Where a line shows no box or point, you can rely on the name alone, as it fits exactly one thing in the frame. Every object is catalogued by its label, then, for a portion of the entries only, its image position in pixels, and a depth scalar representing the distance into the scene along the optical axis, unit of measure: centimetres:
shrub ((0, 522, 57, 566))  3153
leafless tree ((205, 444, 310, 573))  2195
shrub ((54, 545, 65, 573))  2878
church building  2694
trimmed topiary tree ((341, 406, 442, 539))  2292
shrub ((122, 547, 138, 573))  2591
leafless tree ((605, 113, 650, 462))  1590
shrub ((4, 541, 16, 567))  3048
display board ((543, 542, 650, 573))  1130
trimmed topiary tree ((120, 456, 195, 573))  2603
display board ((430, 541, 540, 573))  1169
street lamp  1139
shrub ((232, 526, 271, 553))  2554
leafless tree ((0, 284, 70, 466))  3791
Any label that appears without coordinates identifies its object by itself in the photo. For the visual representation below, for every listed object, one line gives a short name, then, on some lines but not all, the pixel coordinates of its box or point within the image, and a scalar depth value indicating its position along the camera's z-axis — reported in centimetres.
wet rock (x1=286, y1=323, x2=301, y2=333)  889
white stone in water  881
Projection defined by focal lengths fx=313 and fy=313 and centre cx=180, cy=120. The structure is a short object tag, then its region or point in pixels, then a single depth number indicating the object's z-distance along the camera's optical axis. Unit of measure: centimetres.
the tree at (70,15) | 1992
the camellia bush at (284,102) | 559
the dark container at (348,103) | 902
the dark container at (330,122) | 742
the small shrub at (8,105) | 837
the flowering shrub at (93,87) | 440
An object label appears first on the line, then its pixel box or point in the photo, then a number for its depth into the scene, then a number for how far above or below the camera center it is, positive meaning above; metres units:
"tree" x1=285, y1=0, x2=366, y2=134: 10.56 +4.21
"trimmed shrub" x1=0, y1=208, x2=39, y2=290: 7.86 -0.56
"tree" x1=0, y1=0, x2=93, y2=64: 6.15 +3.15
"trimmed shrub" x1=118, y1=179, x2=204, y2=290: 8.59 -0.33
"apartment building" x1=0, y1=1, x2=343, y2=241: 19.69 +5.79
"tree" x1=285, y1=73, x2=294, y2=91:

▬▬▬

• WHAT TO WORK ON:
Transcribe the whole listing word for word.

• EXERCISE RESULT:
Where a line shows no box or point, you can rely on the name alone, as it fits exactly one thing in the frame. Every object is catalogued by its label, then, for a portion of the entries only, its image position in pixels, and a depth scalar representing the distance into the scene along the optical axis, unit of measure: centimetres:
shrub ((0, 522, 57, 566))  3153
leafless tree ((205, 444, 310, 573))  2195
shrub ((54, 545, 65, 573))  2878
church building  2694
trimmed topiary tree ((341, 406, 442, 539))  2292
shrub ((122, 547, 138, 573))  2591
leafless tree ((605, 113, 650, 462))  1590
shrub ((4, 541, 16, 567))  3048
display board ((543, 542, 650, 573))  1130
trimmed topiary tree ((120, 456, 195, 573))  2603
display board ((430, 541, 540, 573))  1169
street lamp  1139
shrub ((232, 526, 271, 553))  2554
leafless tree ((0, 284, 70, 466))  3791
Any label that appears without coordinates identifies its object by itself in the photo. For the visual representation below, for every listed object, one line gives a short name, then, on some lines but not all, the pixel coordinates of its box or point within the image, and a scalar depth value indicating its position along the camera's z-axis — reported in centimetres.
wet rock (x1=286, y1=323, x2=301, y2=333)  889
white stone in water  881
Projection defined by focal lengths fx=313 and fy=313 and centre cx=180, cy=120. The structure is a short object tag, then its region or point in pixels, then a single depth number indicating the object's z-distance along the camera's optical axis. Unit of measure: centimetres.
the tree at (70,15) | 1992
the camellia bush at (284,102) | 559
the dark container at (348,103) | 902
the dark container at (330,122) | 742
the small shrub at (8,105) | 837
the flowering shrub at (93,87) | 440
An object label appears first on the line, then its pixel box or point in the photo, then a number for its depth into the scene, then a number for how far above or below the camera center it is, positive meaning above; metres units:
"tree" x1=285, y1=0, x2=366, y2=134: 10.56 +4.21
"trimmed shrub" x1=0, y1=208, x2=39, y2=290: 7.86 -0.56
"tree" x1=0, y1=0, x2=93, y2=64: 6.15 +3.15
"trimmed shrub" x1=118, y1=179, x2=204, y2=290: 8.59 -0.33
"apartment building" x1=0, y1=1, x2=343, y2=241: 19.69 +5.79
"tree" x1=285, y1=73, x2=294, y2=91:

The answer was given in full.